Data Preparation - golololologol/LLM-Distillery GitHub Wiki

Data Preparation

The pipeline requires that your datasets adhere to a custom format. This standardization ensures consistent processing and simplifies the pipeline logic by reducing the need to handle multiple dataset formats.

Expected Dataset Format

Each dataset entry should be a JSON object with the following structure:

{
  "init": "Some system message",
  "conversations": [
    {"from": "human", "value": "User said hi"},
    {"from": "gpt", "value": "AI said hi in return"},
    {"from": "human", "value": "User makes a strong statement"}
  ],
  "source": "aaa_dataset",
  "tags": []
}

For completion tasks, you can use a simplified format where the role specified in from is not critical:

{
  "init": "",
  "conversations": [
    {"from": "human", "value": "Some completion text"}
  ],
  "source": "completion_dataset",
  "tags": ["completion"]
}

Field Descriptions

init:
This field holds the system message that sets the context for the conversation.
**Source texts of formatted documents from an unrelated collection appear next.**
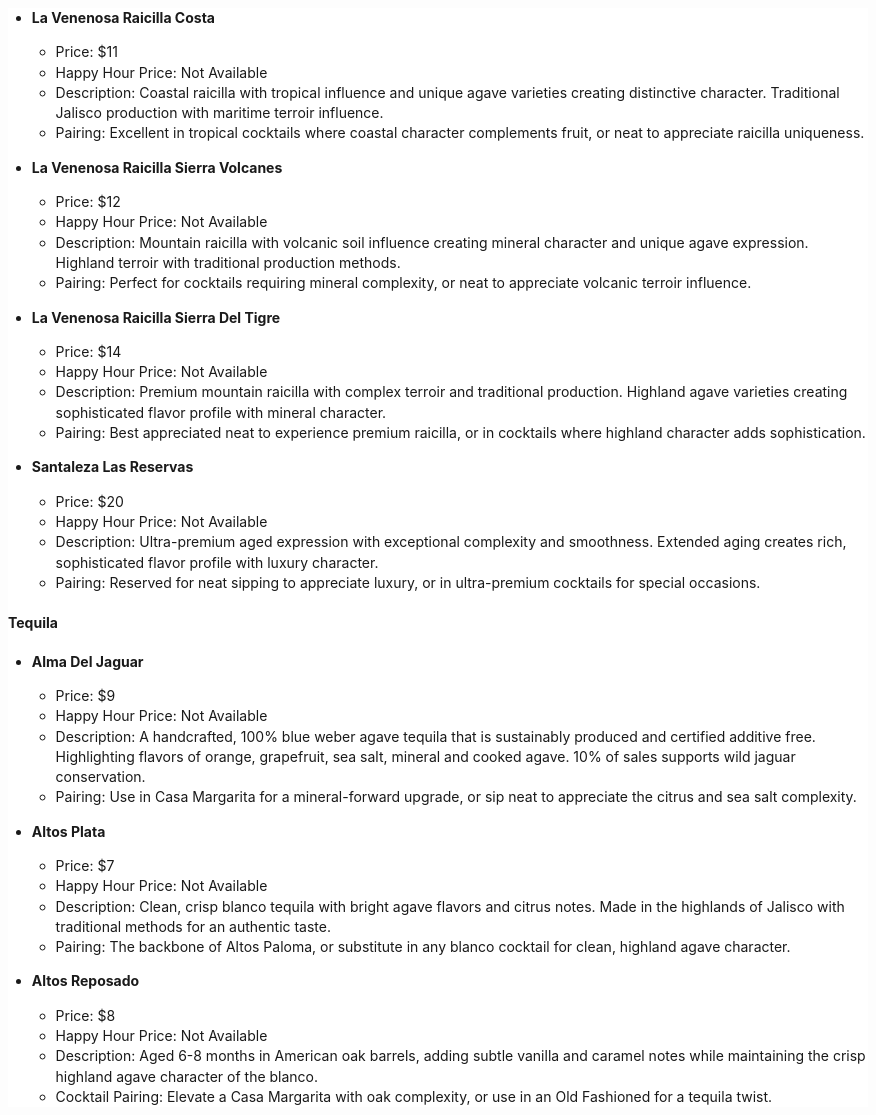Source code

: * **La Venenosa Raicilla Costa**  
  * Price: $11  
  * Happy Hour Price: Not Available  
  * Description: Coastal raicilla with tropical influence and unique agave varieties creating distinctive character. Traditional Jalisco production with maritime terroir influence.  
  * Pairing: Excellent in tropical cocktails where coastal character complements fruit, or neat to appreciate raicilla uniqueness.

* **La Venenosa Raicilla Sierra Volcanes**  
  * Price: $12  
  * Happy Hour Price: Not Available  
  * Description: Mountain raicilla with volcanic soil influence creating mineral character and unique agave expression. Highland terroir with traditional production methods.  
  * Pairing: Perfect for cocktails requiring mineral complexity, or neat to appreciate volcanic terroir influence.

* **La Venenosa Raicilla Sierra Del Tigre**  
  * Price: $14  
  * Happy Hour Price: Not Available  
  * Description: Premium mountain raicilla with complex terroir and traditional production. Highland agave varieties creating sophisticated flavor profile with mineral character.  
  * Pairing: Best appreciated neat to experience premium raicilla, or in cocktails where highland character adds sophistication.

* **Santaleza Las Reservas**  
  * Price: $20  
  * Happy Hour Price: Not Available  
  * Description: Ultra-premium aged expression with exceptional complexity and smoothness. Extended aging creates rich, sophisticated flavor profile with luxury character.  
  * Pairing: Reserved for neat sipping to appreciate luxury, or in ultra-premium cocktails for special occasions.

#### Tequila

* **Alma Del Jaguar**  
  * Price: $9  
  * Happy Hour Price: Not Available  
  * Description: A handcrafted, 100% blue weber agave tequila that is sustainably produced and certified additive free. Highlighting flavors of orange, grapefruit, sea salt, mineral and cooked agave. 10% of sales supports wild jaguar conservation.  
  * Pairing: Use in Casa Margarita for a mineral-forward upgrade, or sip neat to appreciate the citrus and sea salt complexity.

* **Altos Plata**  
  * Price: $7  
  * Happy Hour Price: Not Available  
  * Description: Clean, crisp blanco tequila with bright agave flavors and citrus notes. Made in the highlands of Jalisco with traditional methods for an authentic taste.  
  * Pairing: The backbone of Altos Paloma, or substitute in any blanco cocktail for clean, highland agave character.

* **Altos Reposado**  
  * Price: $8  
  * Happy Hour Price: Not Available  
  * Description: Aged 6-8 months in American oak barrels, adding subtle vanilla and caramel notes while maintaining the crisp highland agave character of the blanco.  
  * Cocktail Pairing: Elevate a Casa Margarita with oak complexity, or use in an Old Fashioned for a tequila twist.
It can be an empty string if no system prompt is needed.
conversations:
A list of conversation turns. Each turn is a JSON object that must include:
- from: Indicates the speaker, which should be either "human" or "gpt".
- value: Contains the actual text of the conversation turn.
  Note: For completion tasks, the speaker information in this field does not affect processing; simply include the "completion" tag in the tags list.
source:
The name or identifier of the dataset from which the conversation originates. This field is currently not used within the pipeline, but it can be very useful for filtering or referencing datasets when multiple sources are involved.
tags:
Tags provide additional metadata that determine how the conversation is processed:
- Without any tags, conversations are treated as instruct-based.
- Including the "completion" tag signals that the conversation should be processed as a completion task. In this mode, the conversation will not have extra prompt formatting added, nor will the system message be appended, even if provided.

Additional Resources

For added convenience, take a look at the utils/dataset_converter.py file. It may already include a function to convert your existing dataset into the required format.